Managed Care Key In KY
Today's Wall Street Journal looks at the race for Kentucky's third congressional district seat and how managed care reform is the focal issue. Former Democratic state attorney general Chris Gorman accuses first-term incumbent Rep. Anne Northup (R) of "putting special interests ahead of the health of the people of Louisville" with her opposition to the Democratic patients' rights proposal. Northup, one the other hand, argues that the Democratic bill is "an excuse for huge new federal controls" on health care. She voted with the GOP majority for its managed care bill, a move some analysts say diffuses the charge that she is soft on HMOs. "I don't think, 'Nah, nah, nah, nah, my bill is better than your bill,' is going to be a persuasive argument," said analyst Stuart Rothenberg. However, the race is shaping up to be a "bellwether of public sentiment" on the issue, as well as a crucial race if the GOP is to keep its 11-vote House majority. So far, the AFL-CIO has run ads for Gorman, and the Health Benefits Coalition has done likewise for Northup. And recently, House Speaker Newt Gingrich (R-GA) visited the district to campaign for Northup (McGinley, 8/4).
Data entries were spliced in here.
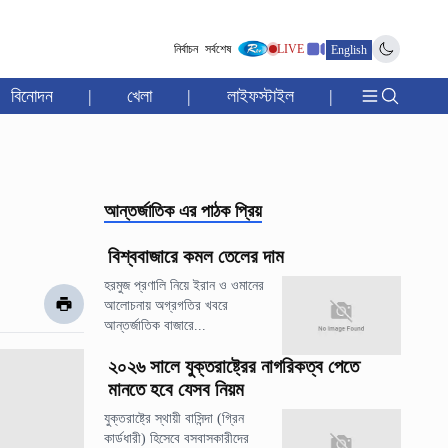
নির্বাচন
সর্বশেষ
LIVE
English
বিনোদন
|
খেলা
|
লাইফস্টাইল
|
আন্তর্জাতিক
এর পাঠক প্রিয়
বিশ্ববাজারে কমল তেলের দাম
হরমুজ প্রণালি নিয়ে ইরান ও ওমানের
আলোচনায় অগ্রগতির খবরে
আন্তর্জাতিক বাজারে...
২০২৬ সালে যুক্তরাষ্ট্রের নাগরিকত্ব পেতে
মানতে হবে যেসব নিয়ম
যুক্তরাষ্ট্রে স্থায়ী বাসিন্দা (গ্রিন
কার্ডধারী) হিসেবে বসবাসকারীদের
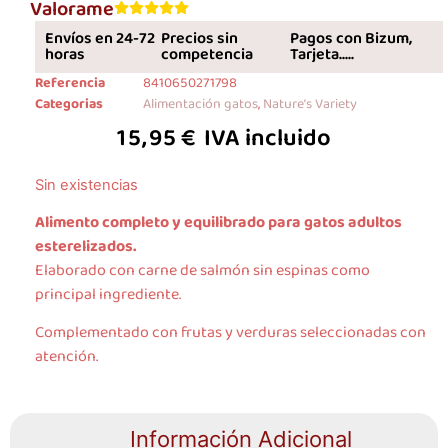
Valorame
Envíos en 24-72
Precios sin
Pagos con Bizum,
horas
competencia
Tarjeta.....
Referencia
8410650271798
Categorias
Alimentación gatos
,
Nature’s Variety
15,95
€
IVA incluido
Sin existencias
Alimento completo y equilibrado para gatos adultos
esterelizados.
Elaborado con carne de salmón sin espinas como
principal ingrediente.
Complementado con frutas y verduras seleccionadas con
atención.
Información Adicional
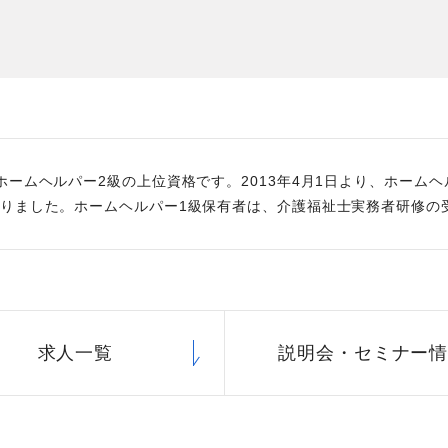
た
社員主役のプロジェクト
職
資格取得サポート制度
福
ホームヘルパー2級の上位資格です。2013年4月1日より、ホーム
りました。ホームヘルパー1級保有者は、介護福祉士実務者研修の
求人一覧
説明会・
セミナー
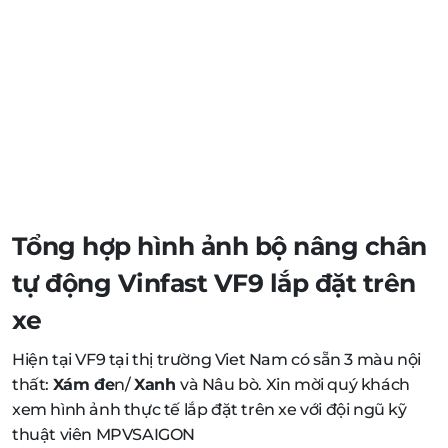
Tổng hợp hình ảnh bộ
nâng chân
tự động Vinfast VF9
lắp đặt trên
xe
Hiện tại VF9 tại thị trường Viet Nam có sẵn 3 màu nội
thất:
Xám đe
n/
Xanh
và Nâu bò. Xin mời quý khách
xem hình ảnh thực tế lắp đặt trên xe với đội ngũ kỹ
thuật viên MPVSAIGON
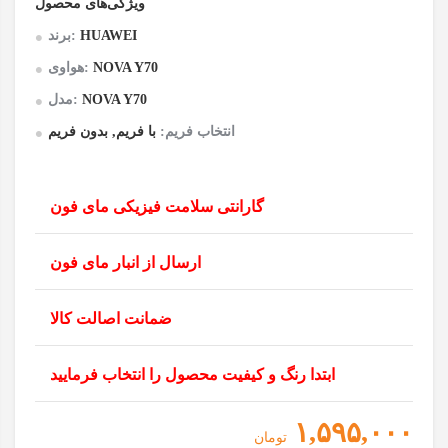
ویژگی‌های محصول
HUAWEI
برند:
NOVA Y70
هواوی:
NOVA Y70
مدل:
انتخاب فریم:
با فریم, بدون فریم
گارانتی سلامت فیزیکی مای فون
ارسال از انبار مای فون
ضمانت اصالت کالا
ابتدا رنگ و کیفیت محصول را انتخاب فرمایید
۱,۵۹۵,۰۰۰
تومان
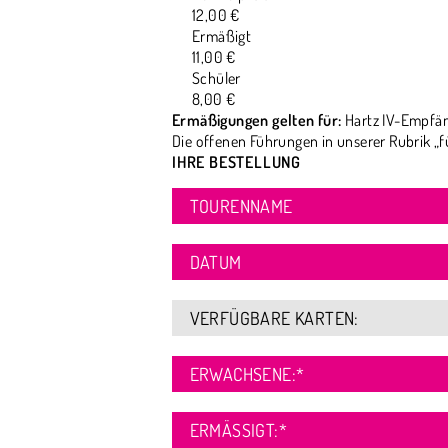
12,00 €
Ermäßigt
11,00 €
Schüler
8,00 €
Ermäßigungen gelten für:
Hartz IV-Empfän
Die offenen Führungen in unserer Rubrik „f
IHRE BESTELLUNG
TOURENNAME
DATUM
VERFÜGBARE KARTEN:
ERWACHSENE:
*
ERMÄSSIGT:
*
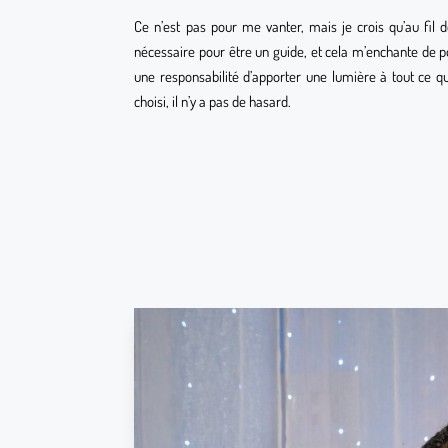
Ce n’est pas pour me vanter, mais je crois qu’au fil d
nécessaire pour être un guide, et cela m’enchante de po
une responsabilité d’apporter une lumière à tout ce q
choisi, il n’y a pas de hasard.
Plusieurs méthodes de divinations s
de sable & cowrie, tirage de char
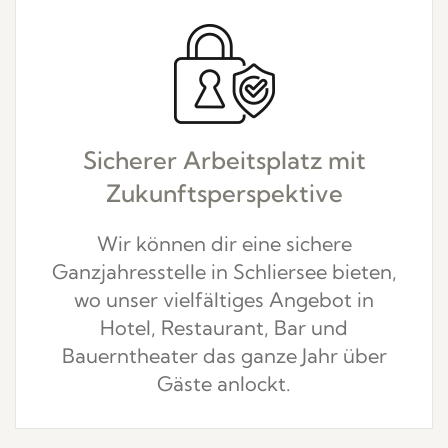
Sicherer Arbeitsplatz mit
Zukunftsperspektive
Wir können dir eine sichere
Ganzjahresstelle in Schliersee bieten,
wo unser vielfältiges Angebot in
Hotel, Restaurant, Bar und
Bauerntheater das ganze Jahr über
Gäste anlockt.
The latest editorials on the patients' rights issue:
- A Business Week editorial comes out against giving HMO members the right to sue their health plans. "Advocates of the right to sue say few lawsuits will actually be filed, because HMOs will act defensively by covering more treatments. But the threat of suits against doctors has led mainly to waste, such as unnecessary tests or surgery intended to rob plaintiffs' lawyers of arguments. Managed care can cut such waste and control costs. If Clinton wants real reform, he should keep the lawyers out and bring appeals panels in," the editorial concludes (8/10 issue).
- Macon Telegraph: "Congress is deadlocked, and it appears likely that nothing will pass this year. The Democratic reform bills do not have enough votes to pass, and the Republican bills don't have enough votes to overcome a presidential veto. ... However, any bill would be an improvement over the present system in which patients and doctors have little to say in matters of life and death" (8/4).
- Philadelphia Inquirer: This editorial criticizes Congress for passing HMO reforms while failing to address the rising number of uninsured Americans. "A can-do Congress would repair the worst hurt -- the fractured system that leaves millions without health insurance" (8/4).